On the front and back arm pocket panels, darts are snipped in so the seam allowance lays flat.
The sharper the curve, the wider the little "V" you cut out should be.
But, never cut all the way to the seam itself. You don't want to weaken the seam. I usually stop at least 1/8-inch short.
Once the little cuts have been made, time to glue the seams down. I used my little drying rig so I could have all the seams coated with glue at one time.
Same idea with the body: both sides can be glued and drying at once.
Once the glue is ready, the seams are pressed flat, and pounded gently with the mallet.
At the ends of the glued-down seam allowances, we have these little tails.
Remember, in order to not create a gap you can see through, trim only one side of the tail:
Then flip the other tail over:
This reduces the bulk at the seam, but won't create a gap at the intersection of the panels. Next, I clip the arm pocket in place inside the body.
Make sure you have the side you want facing out oriented correctly. It's easy to get mixed up at this stage.
Now, onto the cylinder-bed machine to attach the arm pocket. Here is where this machine excels. See how the arm-hole just slides over the cylinder arm?
Easy, peasy!
Have you ever wanted to kiss a machine? I have.
Here's the stitch after the fact. Now we have the arms in place.
Next, we'll join the 2 halves together at the front seam.
Once sewn, those seams all get the glue-and-flatten treatment.
The trickiest part of this is getting the glue neatly onto the inside seam.
Once those seams are glued down, here is the result:
Nice connection at the arm pocket.
That front seam looks great as well.
Next, it's time to attach the collar. Align on the center mark.
Use copious numbers of clips to hold it in place, and sew.
Since it's so cold in the workshop, I have to rig a hair-dryer to warm the glue.
At this point I want to glue down all the open seams at the collar and down the back of the jacket.
Only the collar and lower hem don't get glued, as they will both have a rolled-edge finish.
At this point I trim the collar to make sure the left and right heights match.

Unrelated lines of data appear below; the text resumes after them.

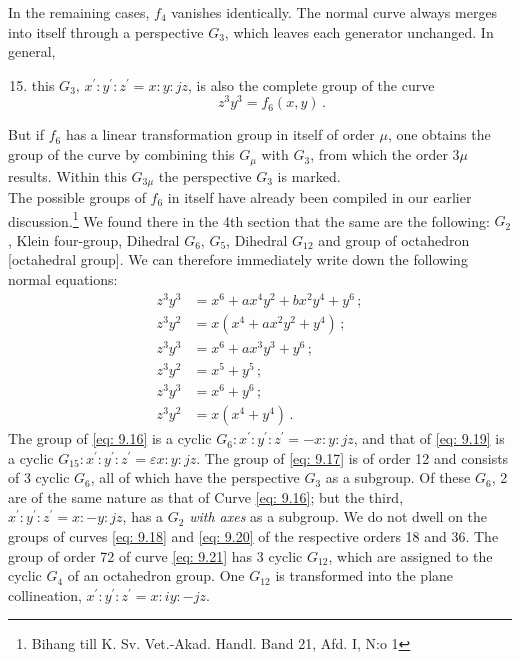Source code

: \documentclass[leqno]{article}
\begin{document}
In the remaining cases, $f_4$ vanishes identically. The normal curve always merges into itself through a perspective $G_3$, which leaves each generator unchanged. In general, 
\begin{enumerate}[label=\arabic*)]
    \setcounter{enumi}{14}
    \item this $G_3$, $x^\prime: y^\prime : z^\prime = x:y:jz$, is also the complete group of the curve 
    \begin{equation}\label{eq: 9.15}
    z^3 y^3 = f_6(x, y) \, . \tag{15}
    \end{equation}
\end{enumerate}
But if $f_6$ has a linear transformation group in itself of order $\mu$, one obtains the group of the curve by combining this $G_\mu$ with $G_3$, from which the order $3\mu$ results. Within this $G_{3 \mu}$ the perspective $G_3$ is marked. \\
The possible groups of $f_6$ in itself have already been compiled in our earlier discussion.\footnote{Bihang till K. Sv. Vet.-Akad. Handl. Band 21, Afd. I, N:o 1} We found there in the 4th section that the same are the following: $G_2$, Klein four-group, Dihedral $G_6$, $G_5$, Dihedral $G_{12}$ and group of octahedron [octahedral group]. We can therefore immediately write down the following normal equations:
\begin{align}
	z^3 y^3 &= x^6 + ax^4 y^2 + bx^2 y^4 + y^6 \, ; \label{eq: 9.16} \tag{16} \\
	z^3 y^2 &= x(x^4 + ax^2 y^2 + y^4) \, ; \label{eq: 9.17} \tag{17} \\ 
	z^3 y^3 &= x^6 + a x^3 y^3 + y^6 \, ; \label{eq: 9.18} \tag{18} \\
	z^3 y^2 &= x^5 + y^5 \, ; \label{eq: 9.19} \tag{19} \\ 
	z^3 y^3 &= x^6 + y^6 \, ; \label{eq: 9.20} \tag{20} \\ 
	z^3 y^2 &= x(x^4 + y^4) \, . \label{eq: 9.21} \tag{21} 
\end{align}
The group of \eqref{eq: 9.16} is a cyclic $G_6 : x^\prime: y^\prime : z^\prime = - x : y: jz$, and that of \eqref{eq: 9.19} is a cyclic $G_{15} : x ^\prime : y^\prime : z^\prime = \varepsilon x : y : jz$. The group of \eqref{eq: 9.17} is of order 12 and consists of 3 cyclic $G_6$, all of which have the perspective $G_3$ as a subgroup. Of these $G_6$, 2 are of the same nature as that of Curve \eqref{eq: 9.16}; but the third, $x^\prime : y^\prime : z^\prime = x : -y : jz$, has a $G_2$ \textit{with axes} as a subgroup. We do not dwell on the groups of curves \eqref{eq: 9.18} and \eqref{eq: 9.20} of the respective orders 18 and 36. The group of order 72 of curve \eqref{eq: 9.21} has 3 cyclic $G_{12}$, which are assigned to the cyclic $G_4$ of an octahedron group. One $G_{12}$ is transformed into the plane collineation, $x^\prime : y^\prime : z^\prime = x : iy : -jz$. \\
\end{document}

Then these little collar tabs are glued and folded down.
Now we move to the lower edge of the jacket. I cut a strip to create the rolled edge. The strip is clipped in place, good-side against good-side, aligned with the bottom, and sewn about 1/8-inch from the edge.
There should be a little overlap on either side when you are done.
You will need that little extra to create a tab to tuck in.
First, clip out leather from the stitch line to the edge of the jacket. Leave a little tab the size of your rolled edge.
The rolled edge folds down.
The little tab gets tucked around.
See him hiding on the other side?
Finally, the rolled edge comes up the backside, and traps the little tab in place.
Let's do that again, but with glue this time...
Here we are all glued up:
And fold, tuck and roll - voila! A rolled-edge seam.
Now you just topstitch to keep it all in place.
All done now, except for the collar.
This is the same treatment as the bottom edge. Clip the strip with a bit of overlap.
Sew along the edge of the seam.
Trim the tabs, glue, fold, tuck and roll.
Pretty as a picture.
Now that is starting to look like a jacket.
Now, time for some closure. In this case, a YKK Separating Zipper. I like to use masking tape to hold the zip in place during sewing.
Once the first side is sewn, I use tape to hold the other side so it is aligned perfectly.
Once I'm happy with the position, the zipper can be opened for sewing.
Here's with the 2nd side of the zipper sewn in.
Finally, last but not least, it's time for the tongue. I cut a strip about 19 inches long and about 2-1/2 inches wide.
This also gets the "tape in place" with the old masking tape.
And then the tongue is top-stitched into position.
And now we are done! Strip away the tape, trim a few loose threads, this one is complete.
The leather is just so pretty on this one. I am really happy with the way it turned out.